Colle della Rho | |
Other Name: | Col de la Roue, Colle della Rhô |
Elevation M: | 2541 |
Traversed: | dirt road and bridle path |
Range: | Cottian Alps |
Location: | Savoie, France / Province of Turin, Italy |
Map: | Alps |
Label: | Col de la Roue |
Coordinates: | 45.116°N 6.6427°W |
The Colle della Rho (in Italian) or Col de la Roue (in French) is a mountain col at 2541m (8,337feet), at the border between the massif des Cerces and the Cottian Alps.
The col was named in Latin Collis Rotae (literally Col of the Wheel), the same meaning of its present-day French name, Col de la Roue. On the official Italian maps at the beginning of the 20th century was added a "h" to an old name of the col, Colle della Rô, turning it in Colle della Rhô. Later on, the circumflex accent was lost, ending up in Colle della Rho, the present-day most common Italian name of the col. However, on some editions of the Italian official maps of IGM[1] and on the technical map adopted by the Regione Piemonte[2] the circumflex accent still appears.
The Colle della Rho, during antiquity, was one of the most frequented connections between Susa Valley and Maurienne; close to it some Roman coins have been found.
From the Middle Ages on, several battles and skirmish occurred on the pass, which was located at first on the border between Dauphiné and Savoy (up to the Peace of Utrecht, 1713) and later, from 1860 on, between France and Italy.[3] The last fights near the col were connected to the Italian invasion of France (June 1940).[4]

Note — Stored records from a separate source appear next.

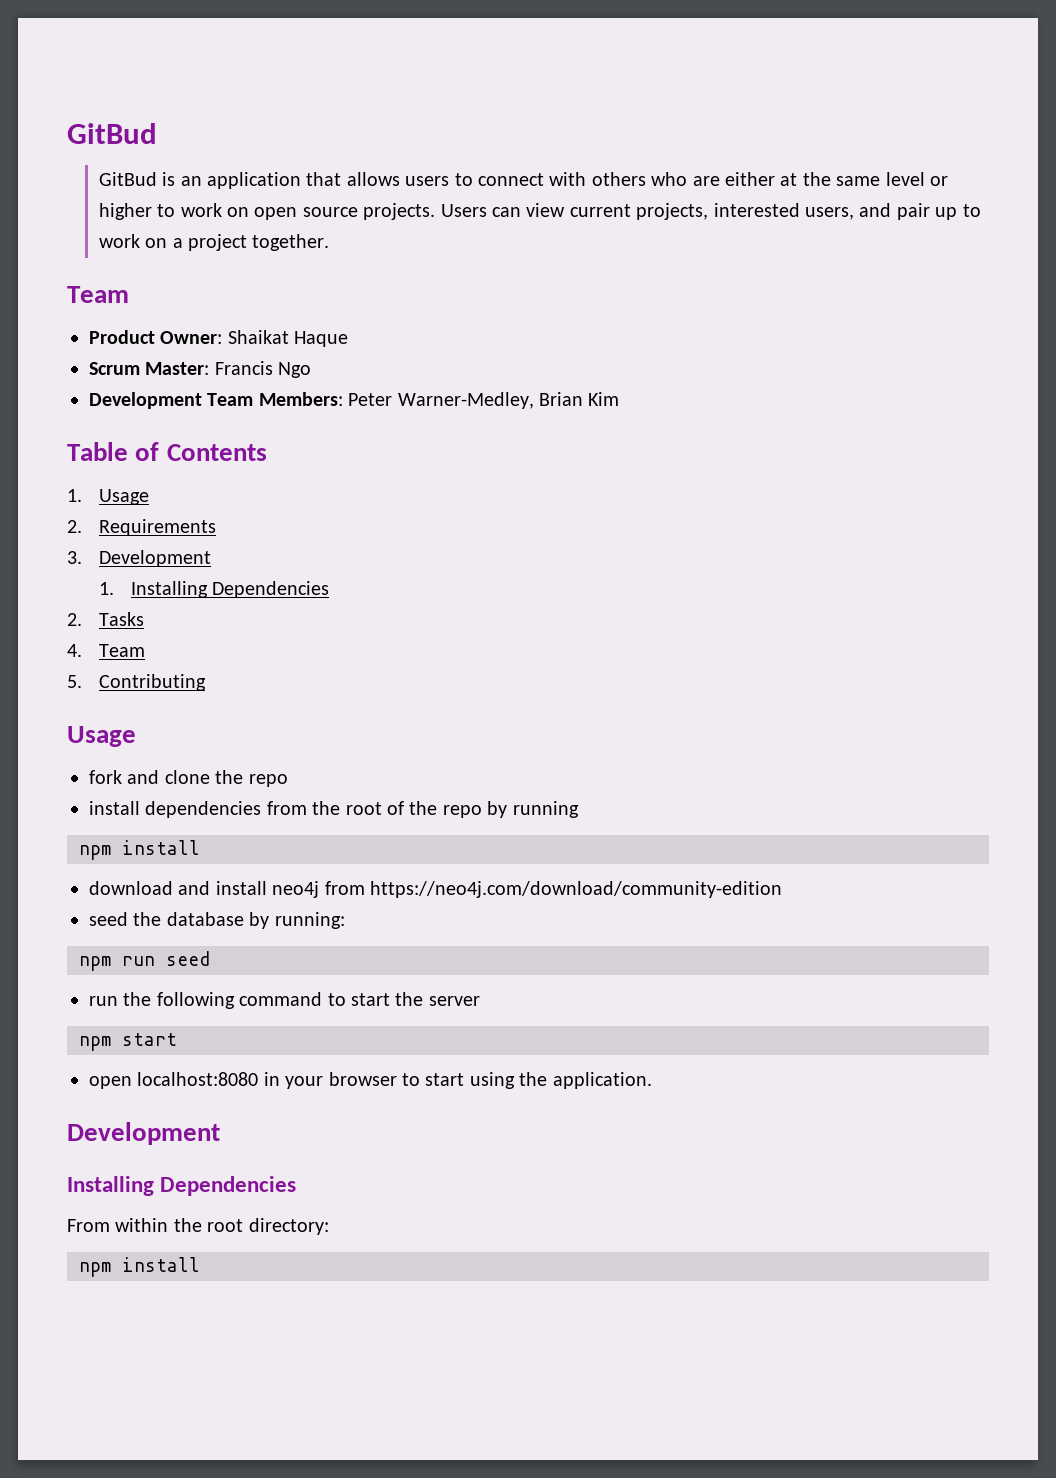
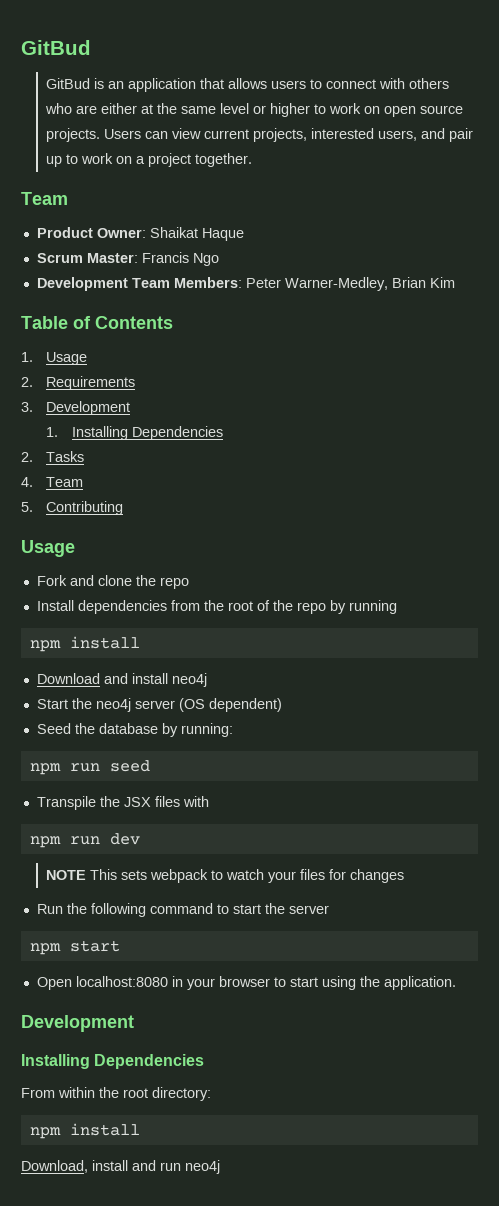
[89,770,122,784] fork -> [36,575,67,586] Fork
[89,801,140,815] install -> [36,600,74,611] Install
[89,881,173,895] download -> [36,673,100,684] Download
[324,881,782,898] [89,912,128,926] from https://neo4j.com/download/community-edition // seed -> [36,698,282,712] [36,723,71,734] // Start the neo4j server (OS dependent) // Seed
[89,996,118,1006] run -> [36,796,209,810] [29,833,140,848] [46,869,405,883] [36,904,63,914] Transpile the JSX files with // npm run dev // NOTE This sets webpack to watch your files for changes // Run
[89,1076,132,1089] open -> [36,977,72,990] Open
(200, 1264) none -> [21,1160,220,1174] // Download, install and run neo4j

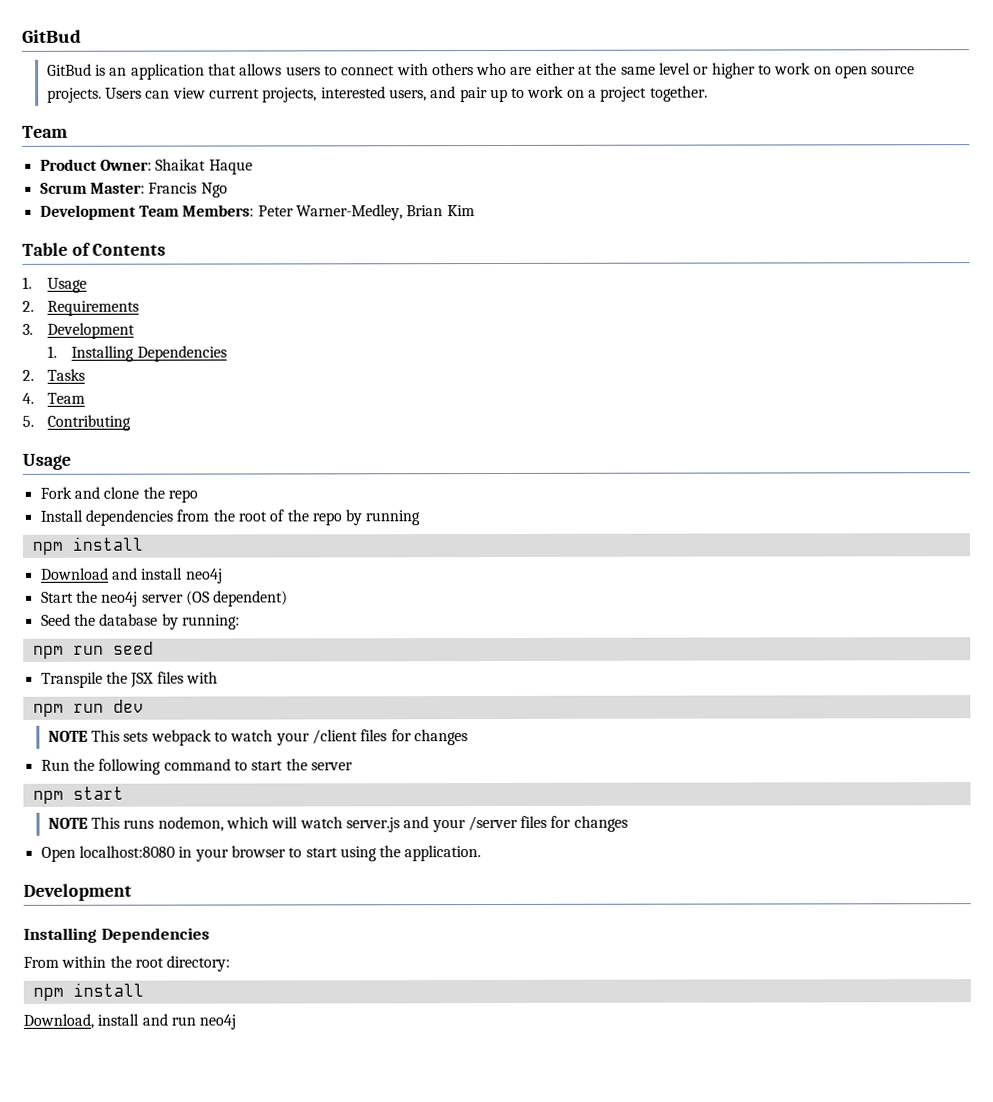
(297, 877) none -> [311,729,358,745] /client
(120, 946) none -> [47,815,628,833] // NOTE This runs nodemon, which will watch server.js and your /server files for changes

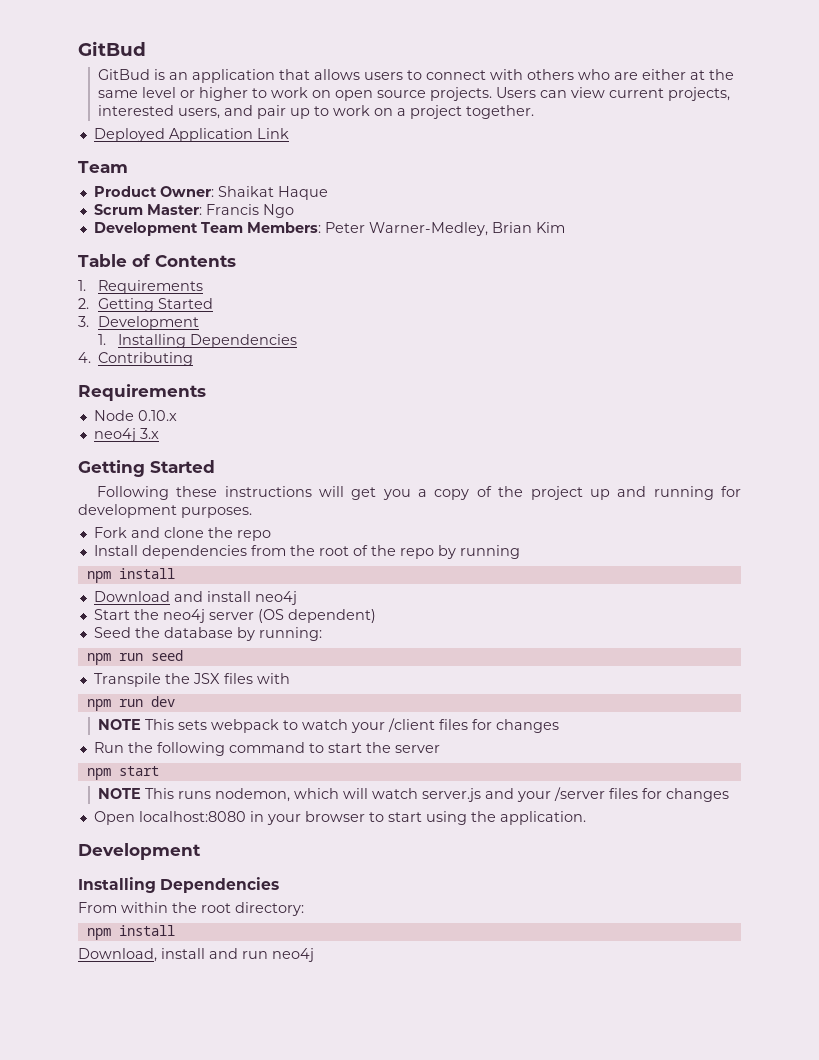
(708, 93) none -> [93,128,289,142] // Deployed Application Link
[46,277,87,293] [22,300,139,316] Usage // 2. Requirements -> [98,280,204,294] [78,298,214,312] Requirements // 2. Getting Started
[22,368,85,381] [22,392,85,404] [22,414,131,431] [22,453,71,470] 2. Tasks // 4. Team // 5. Contributing // Usage -> [78,352,194,366] [78,384,206,401] [93,410,177,421] [93,428,159,442] [78,460,215,477] [96,486,741,500] [78,504,252,518] 4. Contributing // Requirements // Node 0.10.x // neo4j 3.x // Getting Started // Following these instructions will get you a copy of the project up and running for development purposes.

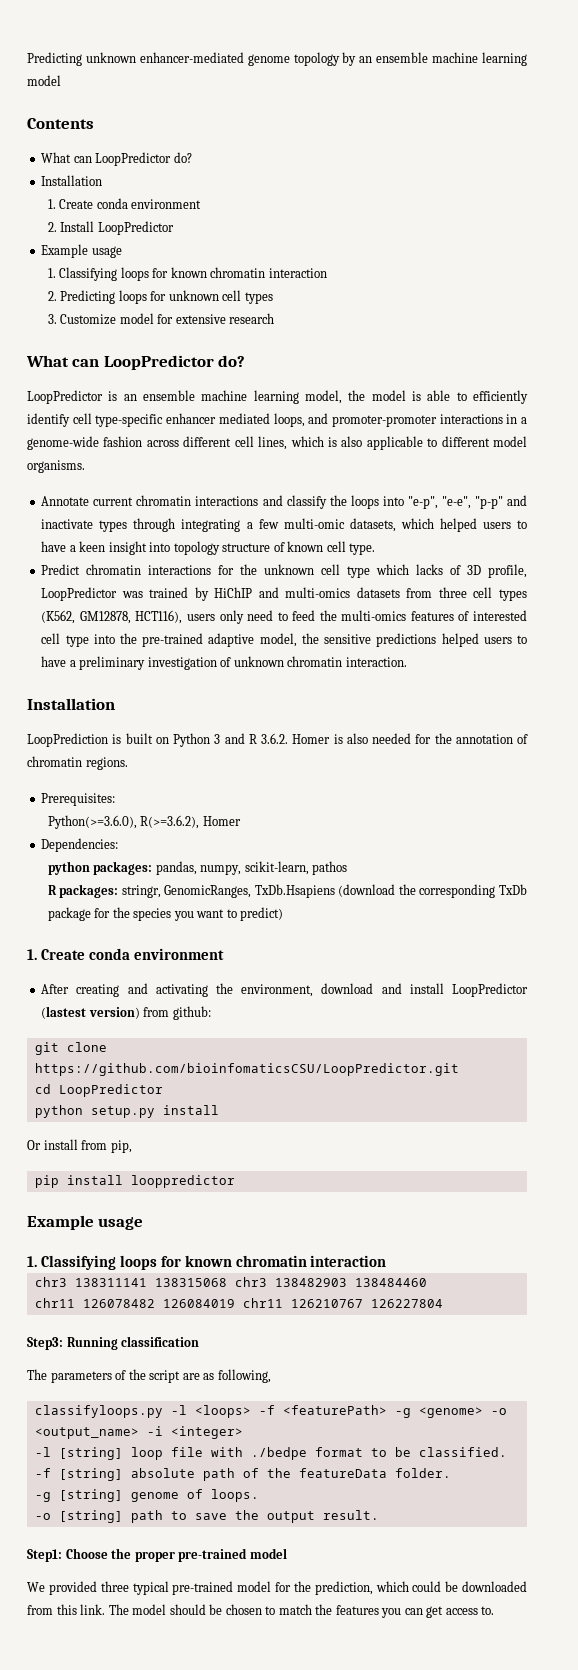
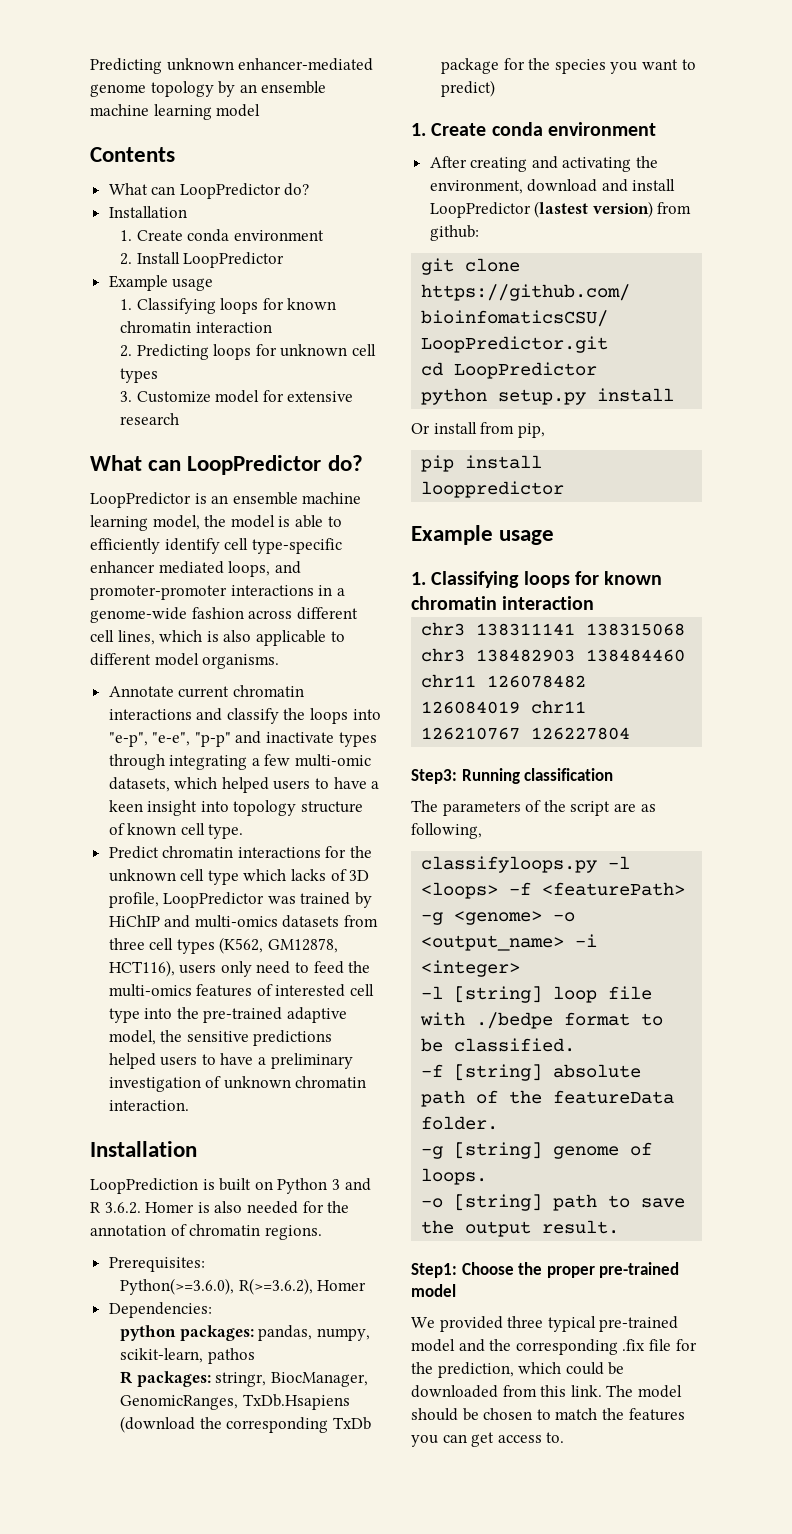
(161, 891) none -> [270,1372,368,1387] BiocManager,
(272, 1586) none -> [458,1339,671,1355] and the corresponding .fix file

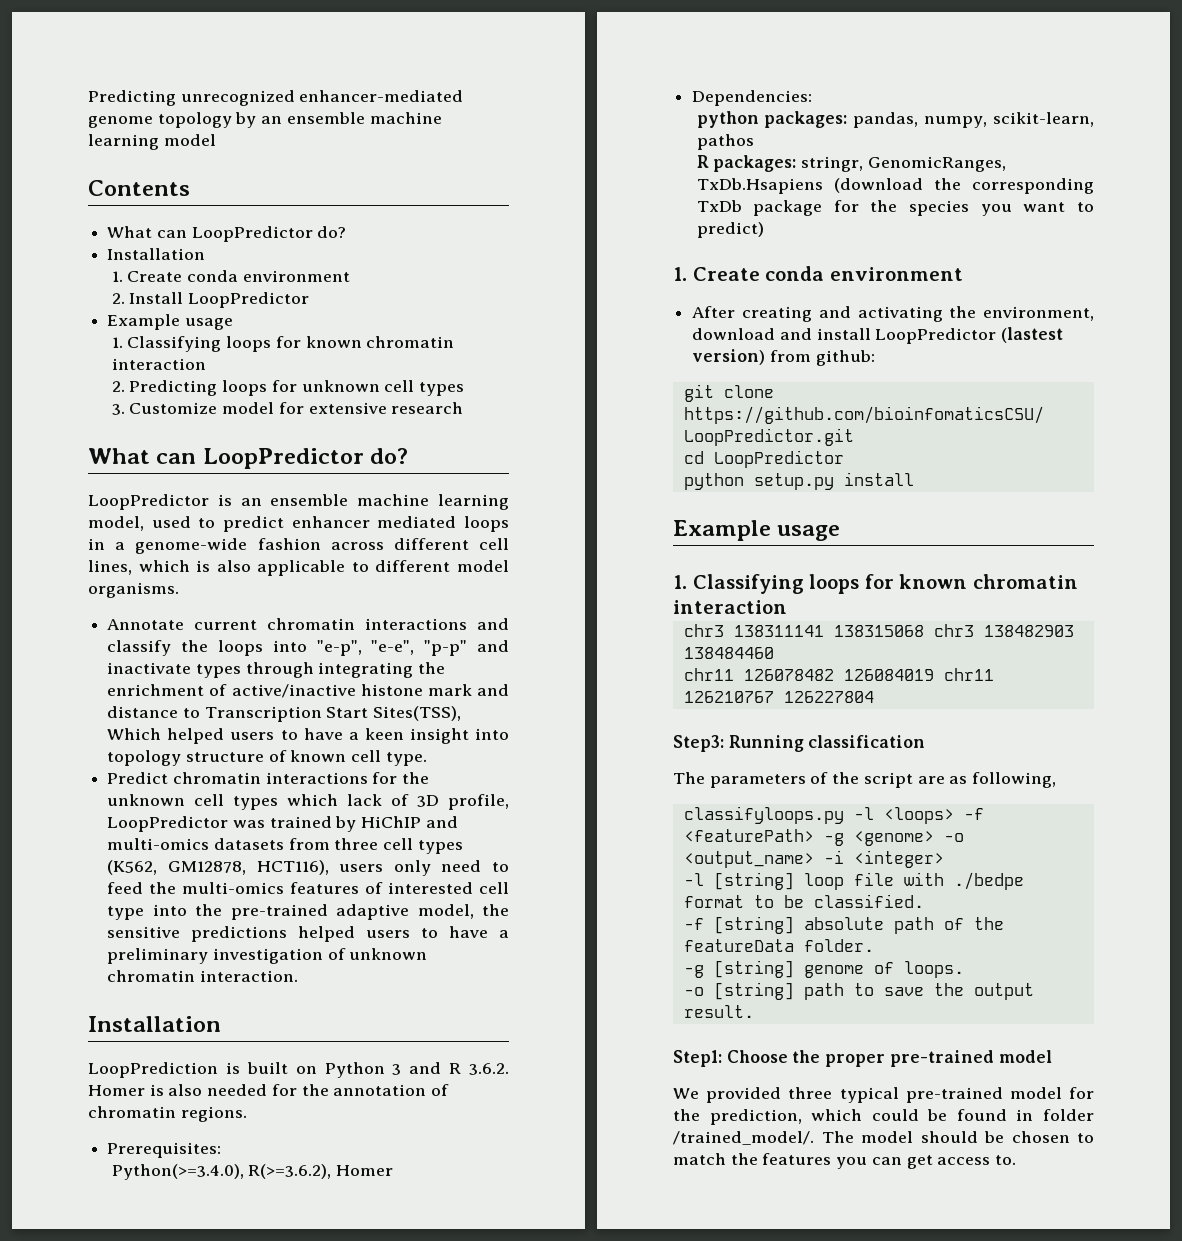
[90,58,234,74] Predicting unknown -> [88,90,295,106] Predicting unrecognized
[204,515,342,528] [90,538,342,554] [90,561,301,577] [90,585,314,600] the model is able to efficiently identify cell type-specific enhancer mediated loops, and promoter-promoter interactions -> [151,516,510,532] used to predict enhancer mediated loops
[251,754,372,767] [108,777,218,792] a few multi-omic datasets, which -> [418,662,446,674] [107,684,509,698] [107,706,462,722] [107,728,162,740] the enrichment of active/inactive histone mark and distance to Transcription Start Sites(TSS), Which
[207,869,327,885] type which lacks -> [233,794,383,810] types which lack
[120,1278,235,1295] Python(>=3.6.0), -> [111,1164,244,1180] Python(>=3.4.0),
[270,1372,368,1387] BiocManager, -> (864, 164) none
[411,422,545,438] [421,455,543,472] [421,481,565,498] // Or install from pip, // pip install looppredictor -> (914, 479) none
[458,1339,671,1355] and the corresponding .fix file -> (1062, 1093) none
[411,1385,602,1398] downloaded from this link. -> [956,1109,1094,1121] [673,1131,814,1145] found in folder /trained_model/.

The pass is located on the border between France and Italy. It connects, from South to North, Bardonecchia (Italy) to Modane (France). It consists in a wide saddle between the Gran Bagna (3,083 m, SW of the pass) and the Roc de Jany (2,657 m, East), a satellite summit of the Punta Nera (3,047 m).
The path over the mountain pass is not paved. It can be reached by mountain bike.[5]